◆ **EXCERPTED PASSAGE**:

┄┄┄┄┄┄┄┄┄┄┄┄┄┄┄┄┄┄┄┄

Process of determining torque output and controlling power impact tools using impulse

Abstract

A process to more accurately determine torque output of power impact tools using impulse. Also disclosed are processes for controlling power impact tools, in particular a mechanical impact wrench, by determining the impulse of the tool impacts and deriving torque values therefrom. A mechanical impact wrench having an electronic control is also disclosed.

Description

BACKGROUND OF THE INVENTION

1. Technical Field

The present invention relates to processes for determining torque output and controlling power impact tools using impulse. The invention also relates to a mechanical impact wrench having electronic control.

┄┄┄┄┄┄┄┄┄┄┄┄┄┄┄┄┄┄┄┄

◆ **PROVIDED DATA**:
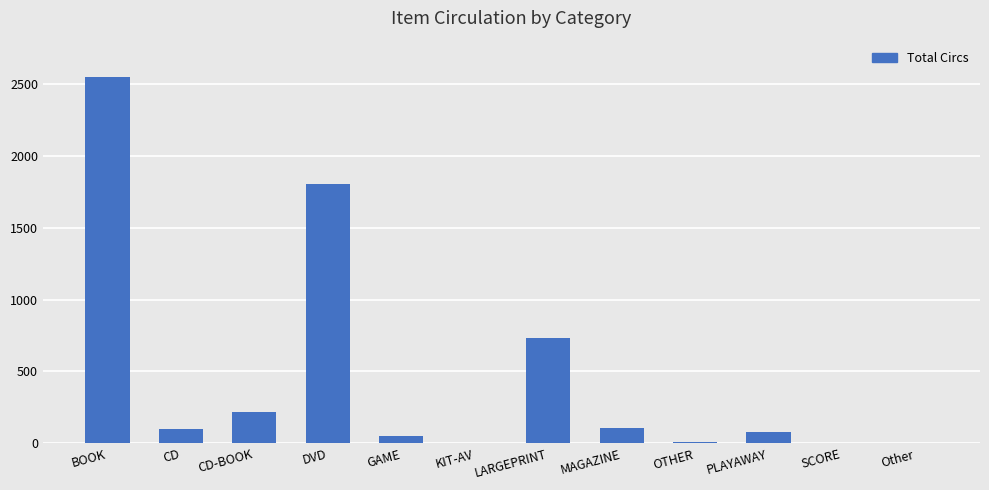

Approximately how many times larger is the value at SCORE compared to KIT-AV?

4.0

┄┄┄┄┄┄┄┄┄┄┄┄┄┄┄┄┄┄┄┄

◆ **WORK ITEM**:
Summarize the patent excerpt on impact tool torque in two sentences.

◆ **EXERCISE OUTPUT**:
The excerpt describes processes that use impulse to determine the torque output of power impact tools more accurately and to control those tools, in particular a mechanical impact wrench, by determining the impulse of the tool impacts and deriving torque values from it. It also covers a mechanical impact wrench that has an electronic control.